Encore une journée à devoir affronter,
De mes frères humains, l’opaque multitude
Où il me semble voir souvent se refléter
Comme dans un miroir ma propre solitude.

Dans le lacis des rues, les transports en commun,
Le trajet quotidien, jamais la même tête
Mais un long défilé mobile et importun
D’inconnus sans chaleur qui sur ma vie empiète.

Dans mon activité, je dois aussi subir,
De la part de certains le mièvre bavardage
Et d’autres – se laissant par l’usure envahir –
Une compromission qui a l’air d’un naufrage.

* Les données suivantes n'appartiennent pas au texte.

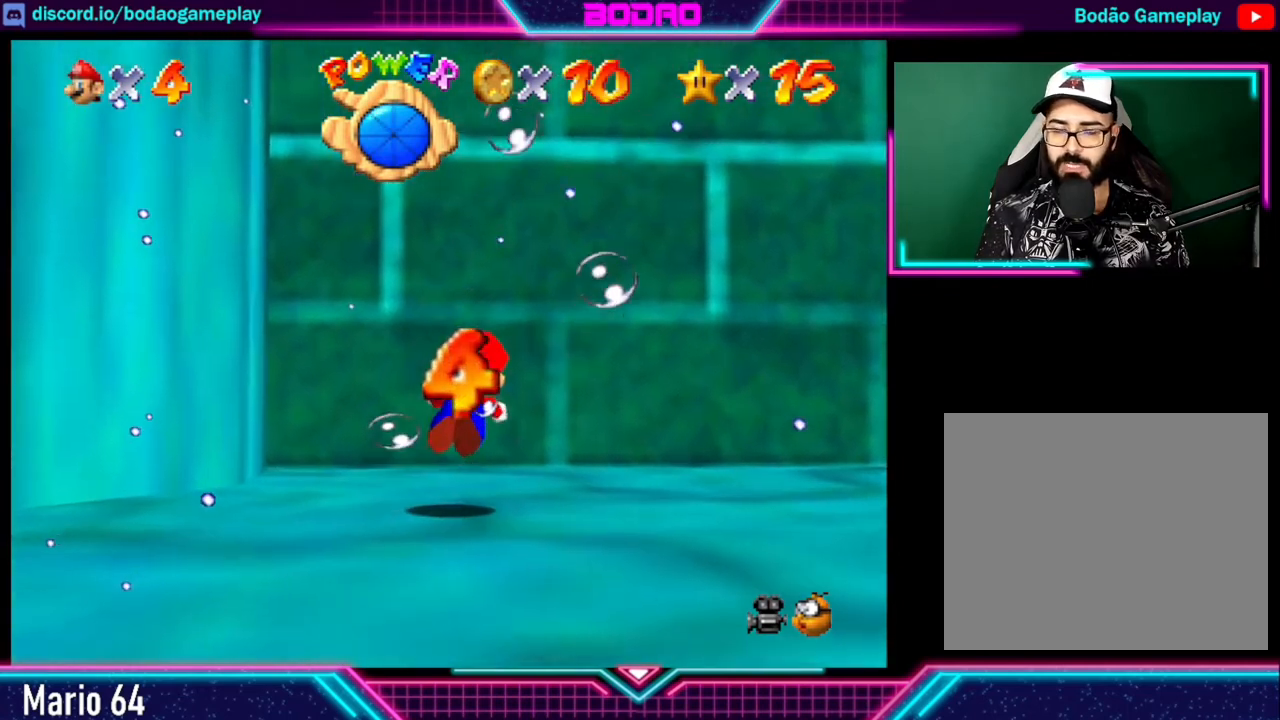
{"buttons": [], "left_stick": "right", "right_stick": "center", "events": []}
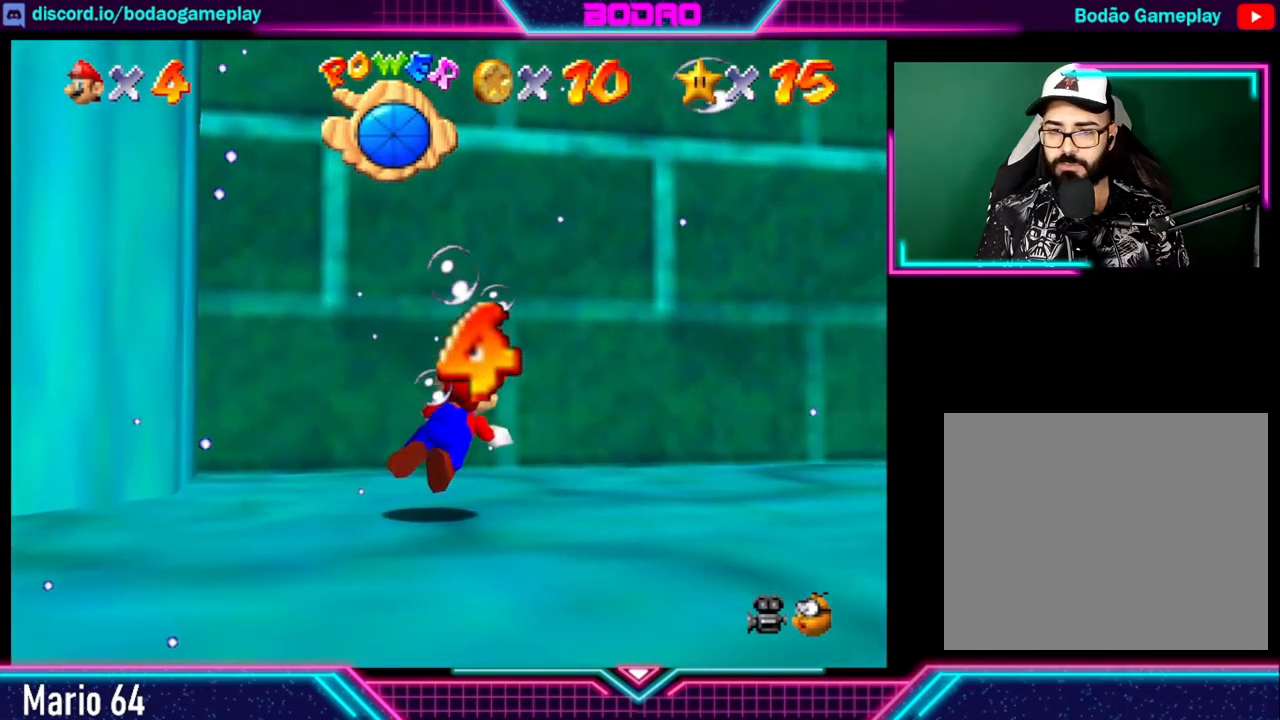
{"buttons": ["A"], "left_stick": "center", "right_stick": "center", "events": [[120, "A", "down"], [400, "left_stick", "center"]]}
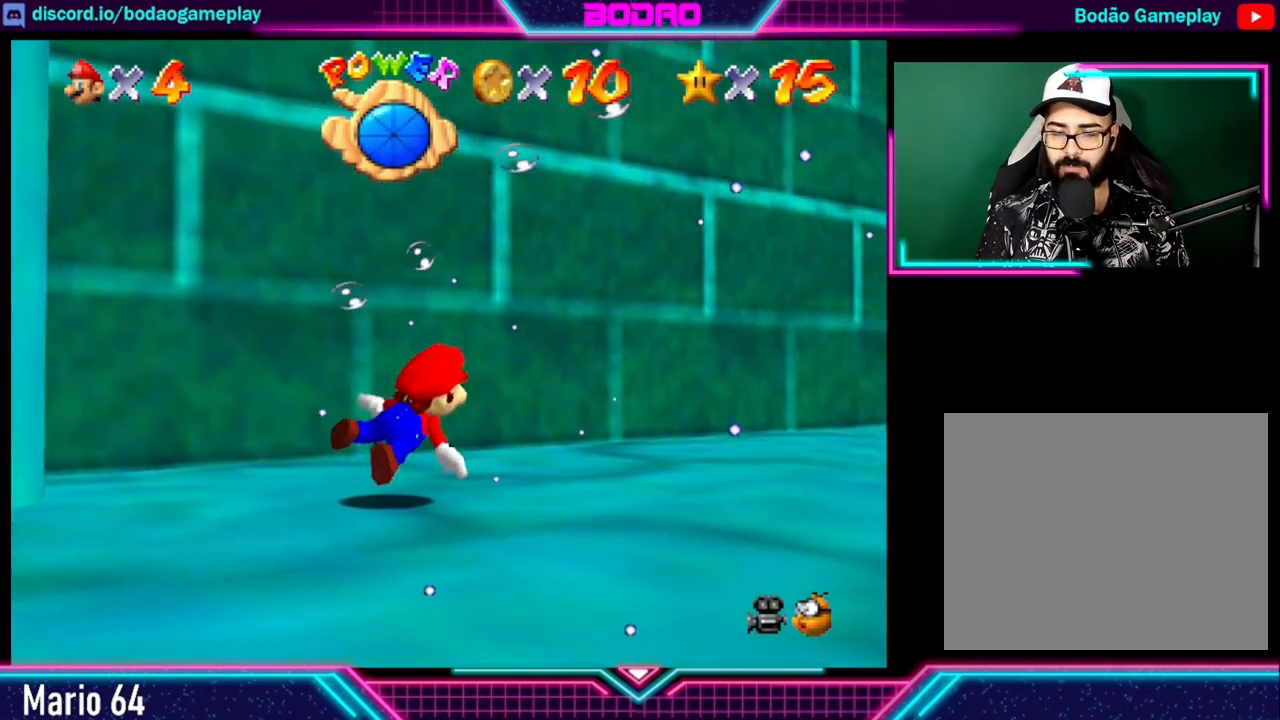
{"buttons": ["A"], "left_stick": "up", "right_stick": "center", "events": [[240, "left_stick", "up"], [280, "A", "up"], [400, "A", "down"]]}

Pris entre la bêtise et la passivité,
Et l’esprit pollué d’une sourde humeur noire,
Comme Alceste le fit, je songe à déserter
Et à me réfugier dans une tour d’ivoire.

Ce serait un logis affranchi des rumeurs
Que distille sans fin l’ébullition du monde
Où je cultiverais mille petits bonheurs
Et d’où je mènerais ma pacifique fronde.

Ah ! Ne plus être acteur d’une conversation
Ni me décarcasser pour un propos étique
Mais glisser dans le bain de la contemplation
Et d’un réconfortant silence monastique !

Observer le volume et les combinaisons
Que façonne le vent sur les nues malléables
Et, seulement porté par le cours des saisons,
Laisser venir à moi les petits mots aimables !

Faire mon élixir de moments partagés
Avec nombre d’auteurs, poètes, philosophes
Dont les ouvrages sont sur mes murs étagés
Et qui, de ces rayons, tour à tour m’apostrophent !

Mais ce rêve n’est pas une vie à souhaiter
Et annonce plutôt un goût pour la paresse,
Ce serait succomber à la facilité,
Comme un renoncement, un aveu de faiblesse.

Mes semblables ne sont pas si désespérants,
Il faut continuer d’aller à leur rencontre,
Chercher à distinguer les éclats pénétrants
Parmi tous les défauts que leur dehors me montre.

Et moi qui les dépeints, me suis-je regardé ?
Qu’ai-je donc de si grand pour snober leur présence ?
Ne présenté-je pas pour qui vient m’aborder
Une figure qui, triste, plombe l’ambiance ?

L’asile de ma tour d’ivoire est assuré
Et son séjour douillet souvent me rassérène
Mais ce n’est qu’un abri fait pour me pondérer
Avant de retourner me jeter dans l’arène.